Twenty-seven of the deaths were in the east, six in the north and three in the south. Twenty-four of the patients were reported as having underlying health conditions. There have now been 210 Covid-19 related deaths in the Republic. The median age of Tuesday’s deaths is 81.
The emergency team also reported 345 new confirmed cases on Monday. The total number of confirmed cases now stands at 5,709.
Of the deaths so far, 154 – or 73 per cent – have taken place in hospital, 22 of those in ICU. More than three-quarters (162) of deceased patients had underlying conditions while two men have died for every woman.
The median age of deaths is 81 years and the mean age is 79.
Of patients admitted to ICU, the median age is 61 years. There are currently 138 patients in ICU and 45 patients have been discharged.
According to emergency team, 42,484 tests have been carried out in labs across the country. Almost 40 per cent of tests have been carried out in the past seven days.
These tests have resulted in 2,374 positives, or 19 per cent, up 4 per cent in the past week.
About 2,000 Covid-19 samples are being taken daily and it was still the aim to increase capacity to 15,000 a day, but this would take “three to four weeks” to achieve, according to Dr Cillian de Gascun, director of the National Virus Reference Laboratory.

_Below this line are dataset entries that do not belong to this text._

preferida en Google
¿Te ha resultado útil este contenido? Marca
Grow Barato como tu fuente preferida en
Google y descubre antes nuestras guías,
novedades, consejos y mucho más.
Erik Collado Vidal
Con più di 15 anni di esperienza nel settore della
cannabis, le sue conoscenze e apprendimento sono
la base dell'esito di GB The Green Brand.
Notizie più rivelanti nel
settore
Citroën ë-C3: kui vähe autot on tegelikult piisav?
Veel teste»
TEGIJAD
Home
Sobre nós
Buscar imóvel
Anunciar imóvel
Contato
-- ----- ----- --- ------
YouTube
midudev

Officials said the wait time for lab test results was seven to 10 days, but there should be “no delay” for people waiting to have samples taken.
An analysis of the confirmed cases up to last Sunday shows the median age is 48 years. There have been 270 clusters involving 1,103 cases. A total of 1,338 healthcare workers have now contracted the virus.

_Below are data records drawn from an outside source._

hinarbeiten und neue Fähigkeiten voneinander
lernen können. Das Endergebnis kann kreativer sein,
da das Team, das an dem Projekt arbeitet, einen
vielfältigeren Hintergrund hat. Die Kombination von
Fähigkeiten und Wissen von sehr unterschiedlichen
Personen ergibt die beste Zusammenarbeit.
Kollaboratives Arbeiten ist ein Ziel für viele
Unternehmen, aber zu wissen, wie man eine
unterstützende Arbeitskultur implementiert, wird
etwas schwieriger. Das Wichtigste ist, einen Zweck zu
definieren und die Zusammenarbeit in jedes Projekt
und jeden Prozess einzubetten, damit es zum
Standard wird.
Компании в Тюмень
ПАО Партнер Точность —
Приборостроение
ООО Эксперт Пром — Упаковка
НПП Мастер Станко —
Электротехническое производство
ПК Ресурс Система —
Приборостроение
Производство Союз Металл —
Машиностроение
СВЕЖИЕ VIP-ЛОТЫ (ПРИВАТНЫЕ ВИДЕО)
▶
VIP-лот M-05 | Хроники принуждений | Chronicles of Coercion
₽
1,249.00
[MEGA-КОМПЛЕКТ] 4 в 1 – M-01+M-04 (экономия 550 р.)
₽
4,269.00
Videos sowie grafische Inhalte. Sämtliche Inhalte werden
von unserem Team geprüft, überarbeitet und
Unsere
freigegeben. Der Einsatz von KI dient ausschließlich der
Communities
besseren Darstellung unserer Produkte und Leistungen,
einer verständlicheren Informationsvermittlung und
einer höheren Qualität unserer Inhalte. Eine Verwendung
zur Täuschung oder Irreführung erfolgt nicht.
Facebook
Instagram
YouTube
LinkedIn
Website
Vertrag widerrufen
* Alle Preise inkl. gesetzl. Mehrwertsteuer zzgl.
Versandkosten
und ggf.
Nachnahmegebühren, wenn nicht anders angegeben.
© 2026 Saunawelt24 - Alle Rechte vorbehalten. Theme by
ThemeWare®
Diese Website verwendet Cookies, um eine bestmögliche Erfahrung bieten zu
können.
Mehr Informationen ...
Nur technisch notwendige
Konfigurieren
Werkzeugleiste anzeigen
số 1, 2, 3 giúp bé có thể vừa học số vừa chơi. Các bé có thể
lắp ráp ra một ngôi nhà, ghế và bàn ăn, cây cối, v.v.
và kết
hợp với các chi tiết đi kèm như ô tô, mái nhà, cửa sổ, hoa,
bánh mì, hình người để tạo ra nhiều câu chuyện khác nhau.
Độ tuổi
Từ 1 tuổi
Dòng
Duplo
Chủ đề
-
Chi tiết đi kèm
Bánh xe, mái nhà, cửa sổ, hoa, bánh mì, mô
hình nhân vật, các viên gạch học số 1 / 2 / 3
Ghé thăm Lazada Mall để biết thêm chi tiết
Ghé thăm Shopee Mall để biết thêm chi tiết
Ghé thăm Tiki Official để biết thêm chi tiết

Chief medical officer Dr Tony Holohan said this increase was the result of a more sensitive case definition, which meant people who were more likely to have the disease were tested, including healthcare workers and people in hospital.

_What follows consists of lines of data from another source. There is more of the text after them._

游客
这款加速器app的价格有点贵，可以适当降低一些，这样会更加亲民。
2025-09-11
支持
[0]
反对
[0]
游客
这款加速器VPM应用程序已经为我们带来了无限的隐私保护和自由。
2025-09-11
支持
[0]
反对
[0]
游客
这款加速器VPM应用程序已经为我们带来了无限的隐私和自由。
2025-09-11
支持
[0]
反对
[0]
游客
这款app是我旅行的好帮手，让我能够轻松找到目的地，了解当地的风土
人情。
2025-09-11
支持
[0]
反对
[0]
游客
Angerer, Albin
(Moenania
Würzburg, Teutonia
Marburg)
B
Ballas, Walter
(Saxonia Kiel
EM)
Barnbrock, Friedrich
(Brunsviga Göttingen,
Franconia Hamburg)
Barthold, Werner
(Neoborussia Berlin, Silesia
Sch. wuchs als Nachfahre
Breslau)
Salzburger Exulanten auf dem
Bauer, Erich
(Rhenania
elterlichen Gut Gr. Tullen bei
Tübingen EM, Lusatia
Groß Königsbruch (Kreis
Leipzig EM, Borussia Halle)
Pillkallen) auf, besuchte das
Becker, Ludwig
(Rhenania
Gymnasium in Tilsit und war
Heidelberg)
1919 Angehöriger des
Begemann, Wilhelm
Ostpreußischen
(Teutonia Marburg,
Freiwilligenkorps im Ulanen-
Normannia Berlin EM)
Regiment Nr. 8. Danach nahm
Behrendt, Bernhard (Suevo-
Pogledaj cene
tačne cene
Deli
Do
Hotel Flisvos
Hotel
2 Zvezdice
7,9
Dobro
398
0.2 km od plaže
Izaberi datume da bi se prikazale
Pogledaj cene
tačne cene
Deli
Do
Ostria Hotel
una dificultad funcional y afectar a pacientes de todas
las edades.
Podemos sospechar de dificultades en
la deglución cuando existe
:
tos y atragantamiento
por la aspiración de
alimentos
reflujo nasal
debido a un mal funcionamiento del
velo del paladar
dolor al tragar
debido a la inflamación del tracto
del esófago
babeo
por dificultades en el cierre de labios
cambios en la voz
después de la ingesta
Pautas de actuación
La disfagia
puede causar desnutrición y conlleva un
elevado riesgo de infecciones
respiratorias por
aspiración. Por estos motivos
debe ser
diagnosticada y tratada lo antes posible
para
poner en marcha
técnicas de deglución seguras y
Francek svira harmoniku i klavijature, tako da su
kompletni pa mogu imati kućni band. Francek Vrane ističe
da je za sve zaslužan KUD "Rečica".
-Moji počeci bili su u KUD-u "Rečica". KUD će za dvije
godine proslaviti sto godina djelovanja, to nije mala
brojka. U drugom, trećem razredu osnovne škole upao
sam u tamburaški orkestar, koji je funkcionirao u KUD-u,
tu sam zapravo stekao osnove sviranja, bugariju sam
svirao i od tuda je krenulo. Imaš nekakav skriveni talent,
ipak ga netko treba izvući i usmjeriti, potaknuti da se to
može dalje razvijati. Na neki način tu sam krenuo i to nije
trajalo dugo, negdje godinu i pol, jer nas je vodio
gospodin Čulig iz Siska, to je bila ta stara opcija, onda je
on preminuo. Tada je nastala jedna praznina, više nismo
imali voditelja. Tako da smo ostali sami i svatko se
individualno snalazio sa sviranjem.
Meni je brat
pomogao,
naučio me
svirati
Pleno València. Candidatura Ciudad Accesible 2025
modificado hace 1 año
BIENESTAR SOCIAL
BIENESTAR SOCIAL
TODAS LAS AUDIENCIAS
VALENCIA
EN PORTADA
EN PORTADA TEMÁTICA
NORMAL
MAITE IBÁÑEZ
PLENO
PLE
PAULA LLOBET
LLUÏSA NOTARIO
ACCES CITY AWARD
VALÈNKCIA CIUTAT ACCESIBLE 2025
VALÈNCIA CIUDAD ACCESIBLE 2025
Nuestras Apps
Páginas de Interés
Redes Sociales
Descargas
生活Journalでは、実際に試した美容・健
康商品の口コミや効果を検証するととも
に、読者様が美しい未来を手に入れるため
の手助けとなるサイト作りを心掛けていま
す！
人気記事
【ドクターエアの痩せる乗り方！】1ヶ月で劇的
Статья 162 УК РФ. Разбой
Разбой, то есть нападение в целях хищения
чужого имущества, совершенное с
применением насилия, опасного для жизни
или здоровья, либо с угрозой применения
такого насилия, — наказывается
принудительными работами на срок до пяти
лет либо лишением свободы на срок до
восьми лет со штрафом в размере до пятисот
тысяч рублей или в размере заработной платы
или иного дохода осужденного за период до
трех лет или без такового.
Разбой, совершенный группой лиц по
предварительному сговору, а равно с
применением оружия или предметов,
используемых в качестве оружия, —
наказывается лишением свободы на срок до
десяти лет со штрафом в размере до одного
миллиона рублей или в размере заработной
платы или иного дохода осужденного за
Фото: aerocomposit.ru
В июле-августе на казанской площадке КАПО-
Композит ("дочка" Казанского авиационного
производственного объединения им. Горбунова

The emergency team made a direct appeal to the public not to travel unnecessarily over Easter. It said it was grateful gardaí had been “visibly present” on the roads over the past week “assisting the public with compliance”.
Dr Holohan said it was important to “double down” on the restrictive measures in place in order to get the most out of them.
He appealed to people to “stay the course” and commit to the continuing implementation of the measures.
“While current restrictions have reduced the number of people becoming infected by one confirmed case, this depends on people staying at home and following public health advice.
Dr Holohan said the restrictive measures would not remain in place “any longer than they need to be”. When the time was right, “but no sooner than that”, they would recommend lifting measures but only when the disease was “behaving itself” and measures were in place in testing and contact tracing to ensure cases could be identified rapidly.